The idea that the victims are just "subpar students" is just derogatory, dismissive, blame the victim nonsense. I've seen quite a few very intelligent people have their lives really messed up with a science degree especially the horror show that is science PhD programs. Although not written specifically for science PhD's in the US it very eloquently captures the many problems there. liv | Dear brilliant students:
You captured the scene perfectly! There were opportunities in these fields 30 years ago and many of my colleagues did very well during the growth phase of these industries but the past eight years really has been abysmal. I feel bad young people who pursued these degrees are now in this position. I am now seeing a heavy and blatant prejudice with foreign hiring managers only hiring people of their own ethnicity in subordinate positions..
You would have been better off getting a business degree and having the "Animal House" experience while partying with hot chicks... Then get a 100K plus job off Wall Street .. Sure I'm exaggerating, but it's fun..
Past few years? It's since 1998, when those companies cried wolf about Year2000 meltdown which didn't happen.
By that time they had brought in foreign workers who not only didn't returm home, the companies ever since keep hiring more and more, on top of outsourcing the rest.
They systematically prevent well trained American workers from getting jobs.
White ameicans in stem fields need to focus on developing super weapons to get rid of alot of these other people. Then sell them to the russians. The only way people respond is with "bullets".
Quote:
Originally Posted by tequila4less
I don't know about White-Americans, but Chinese-Japanese-Indian-Americans are doing pretty well in STEM jobs.
I do have one question: Why does every liberal arts person assume those with STEM degrees did not also study the various liberal arts along the way. You do know STEM majors take plenty of English, history, social studies, econ, art, music, foreign language, you name it, just as a subset of getting the STEM education. With most STEM majors, it's not a question of either/or. It's both/and.

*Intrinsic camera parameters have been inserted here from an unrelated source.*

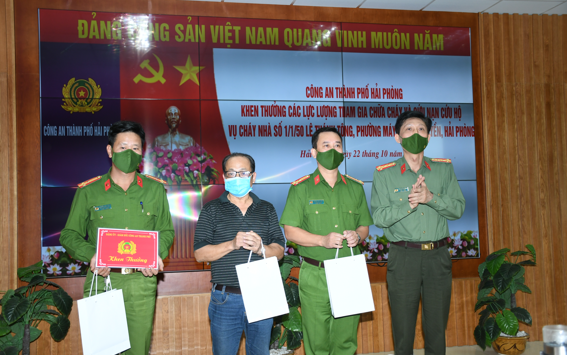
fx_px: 618
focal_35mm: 40
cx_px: 285
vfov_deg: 32.0
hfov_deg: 49.3
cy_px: 179
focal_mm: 26
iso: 500
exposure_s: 1/200
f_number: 4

It's ironic that you mention that, because with very few exceptions, I found my liberal arts classes to be far and away the most useless, both professionally and personally. Like another poster, I took 9 credits of history classes and learned nothing that you couldn't have gotten just by reading books, and almost all of it in prep school before I even got to that class. I use the Latin I learned in high school far more than my Spanish classes in college, and so on. I would have far preferred more technical classes in STEM, but perhaps outside my field. Some programming, GIS, classes in specific lab skills, stuff that you need a person to teach you rather than just info you could have learned out of a book. OTOH, they certainly give the GPA a nice boost which was good for grad school I suppose.
The odds of getting a job in a 'soft,' non technical/scientific career with a STEM degree, is far better than getting a technical/scientific job with a liberal arts degree.